In much of the world, dissatisfaction at increasing inequality, and the resulting very public xenophobia and misogyny has led to a ‘post-truth’, more autocratic and more hate-filled world.

Women’s rights organisation JASS (Just) Associates notes in its report  with the Fund for Global Human Rights: that: ‘Under a range of pretexts – including threats to ‘national security’, ‘development’ and ‘traditional values’ – governments are constricting civic participation and overriding human rights.’  

Dissatisfaction at increasing inequality […] has led to a ‘post-truth’, more autocratic and more hate-filled world. 

This has led to a clamp down on civil society spaces everywhere, including Europe, and especially on women’s rights movements. As women’s rights funding organisation Mama Cash notes: ‘Societies with restricted civil society space actively promote patriarchal values and traditional gender identities and roles as part of conservative, nationalist rhetoric.’

Mama Cash’s research found that women’s rights groups in India had to stop visiting communities because of attacks from conservative groups that act with impunity. In Yemen, female staff from women’s rights organizations report being stopped at checkpoints more frequently than male counterparts.

Swedish women’s rights NGO Kvinna till Kvinna surveyed women human rights defenders in 32 countries and found that: ‘More than 60 % say their space to act as an activist has shrunk.

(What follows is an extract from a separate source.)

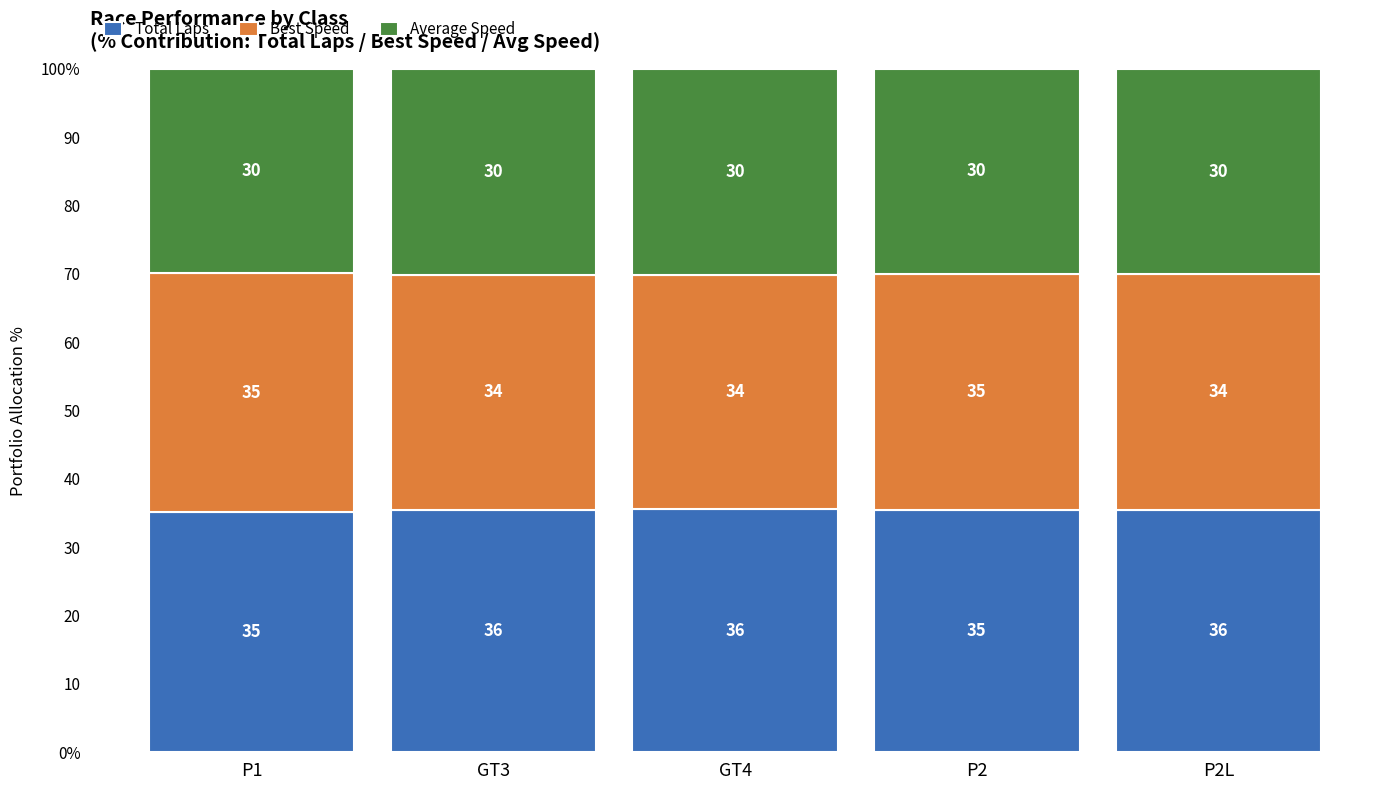

What is the total value across all series at P2?

100.0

The main reasons…are believed to be governments’ fears for political change, increasing nationalism including hostility towards foreign funding, and conservative ideals.’

This, then, is the ‘new normal’. In order to challenge it, we need first to recognise the importance of multiple oppressions – to make sure these bring us together rather than dividing us as they often do. The challenge must be rooted in the experience of those who experience inequality most directly: women of colour, those living in poverty, or with disabilities, or who are marginalised because of their gender and sexuality.

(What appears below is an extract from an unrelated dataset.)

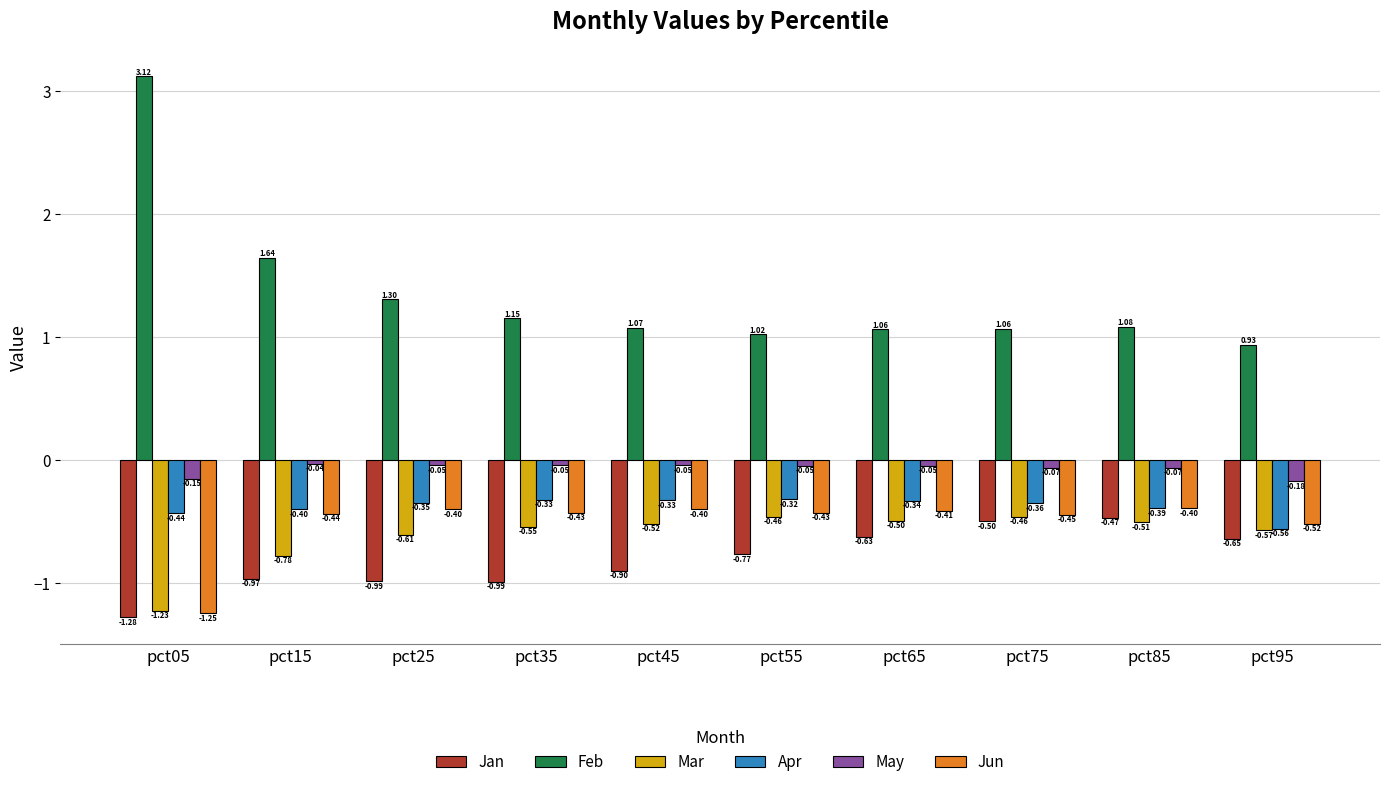

At how many categories does at least one series exceed 1?

9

We need to push organisations who control funding to allocate it to progressive civil society movements, including women’s rights and feminist organisations, who have been shown to be the most effective factor in ending violence against women and girls.

We need to join #MeToo movements together so that they address the systemic and structural expressions of power and masculinities that allowed abuse to occur.

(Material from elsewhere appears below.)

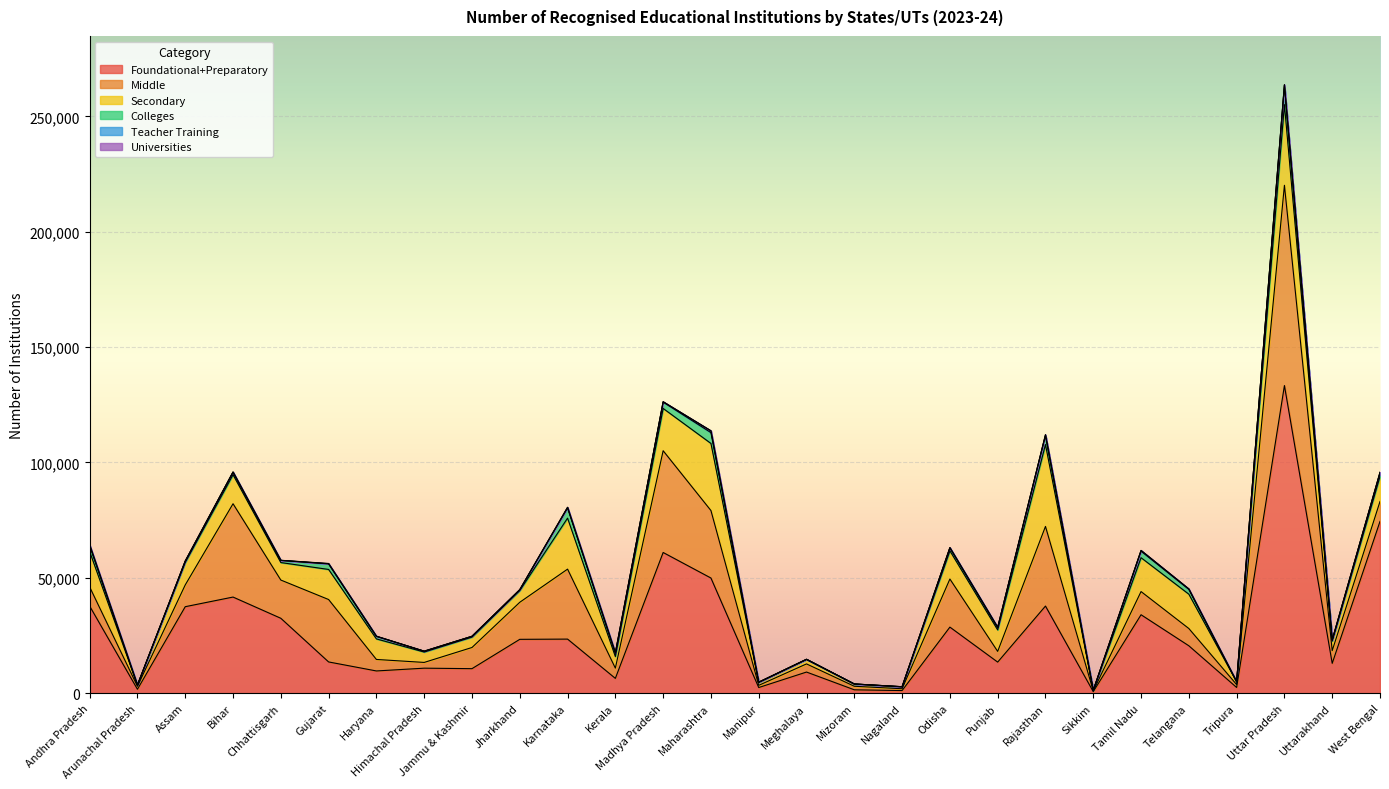

What is the value of the Secondary point at the 14th from the left?

29079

And we need to recognise the importance of feminist voices, protecting and increasing not only funding but political space for women, via quotas if necessary. That means addressing power imbalances by listening to women as much as we listen to men, while at the same time recognising that women can also play into the status quo.

Because today is not just a march against Trump’s policies. It is a march for women’s rights, for gender equality, for the indomitable spirit of those who refuse to be crushed and who speak out and sometimes lay down their own lives for the truth.  I find myself returning again and again to African American poet and truth-teller Maya Angelou:

You may write me down in history

With your bitter, twisted lies,

You may trod me in the very dirt

But still, like dust, I’ll rise.

You may shoot me with your words,

You may cut me with your eyes,

You may kill me with your hatefulness,

But still, like air, I’ll rise.

If we sometimes feel disheartened, it is Angelou’s spirit we need to evoke as we come together today in our broken, post-truth, fake news, intolerant and often terrifying world. No-one believed slavery would ever end. But it did. Truth will prevail over fake news, solidarity over autocracy, love over hatred. That is the spirit in which we are marching. And the one that I believe will eventually prevail.